This is the first post in a new series here on the blog, Interiors and Materials, where we’ll shed some light on our process of identifying and selecting materials for a project. These choices have a huge impact on the way that a space is perceived and experienced. Materials should be seamlessly integrated with the architecture while adding an additional layer of complexity to the space, one that expresses the client's unique personality. Apart from enhancing the brand experience, materials should be appropriate to the project and its use – they should consider environmental impacts, durability, and budget. We keep all of this in mind as we make material recommendations for all our projects, big or small.
Today, we’re highlighting a small tenant improvement for KPFF Consulting Engineers’ Eugene office. The project is currently in schematic design and on a fast-track towards construction. The client has a bold brand color palette we are using for inspiration to create a few key focal points. Limiting and carefully curating upgraded materials results in a neat aesthetic, but also helps us keep on budget.

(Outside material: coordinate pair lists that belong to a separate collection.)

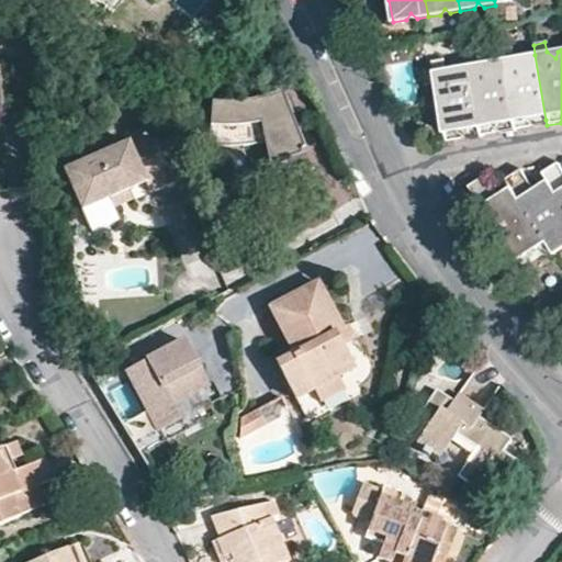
[(499,49),(502,62),(513,126),(514,132),(526,130),(531,123),(546,120),(535,55),(523,57),(520,63),(512,58),(510,47),(499,49)]
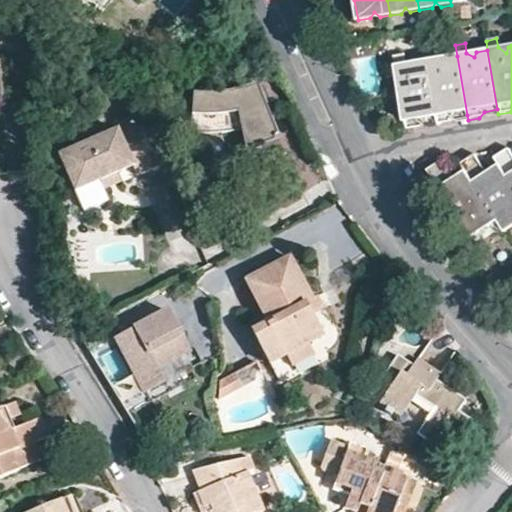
[(423,50),(425,61),(436,119),(437,125),(449,124),(452,117),(467,115),(457,56),(445,57),(442,62),(436,56),(434,48),(423,50)]
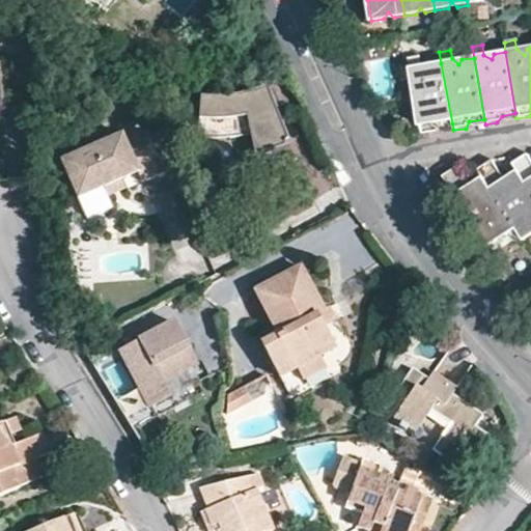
[(452,123),(441,63),(429,65),(426,73),(420,65),(419,56),(406,58),(421,135),(436,133),(439,127),(452,123)]
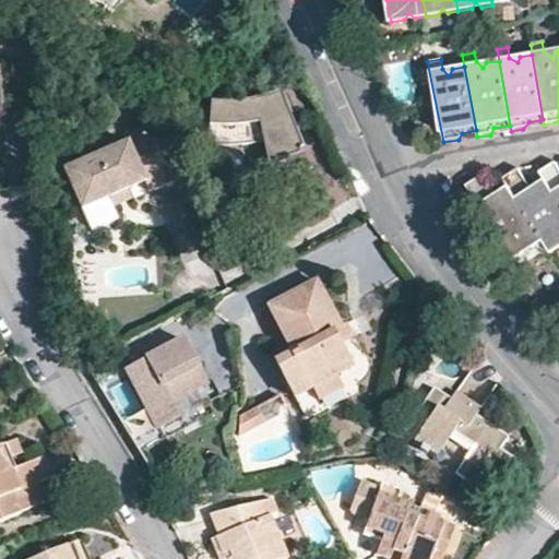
[(240,98),(226,99),(224,99),(207,99),(204,143),(221,144),(236,144),(250,142),(260,140),(264,161),(301,150),(277,90),(256,96),(240,98)]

KPFF’s work tends to track in a bit of the outside world, so we designed a durable back door entry with a floor surface that can be easily cleaned. The rest of the office is floored with carpet that is rated for heavy use and should withstand plenty of wear and tear over the years – its dark color and integrated texture will ground the room yet be forgiving in case any grit makes it passed the entry. Overhead and on the walls, felt ceiling clouds and tackable panels, manufactured from recycled plastic bottles, provide critical acoustic benefits in the open office environment. Other material selections include durable, factory-laminated panels for casework and work surfaces, and long-lasting, easily-cleaned quartz surfaces in the shared kitchen.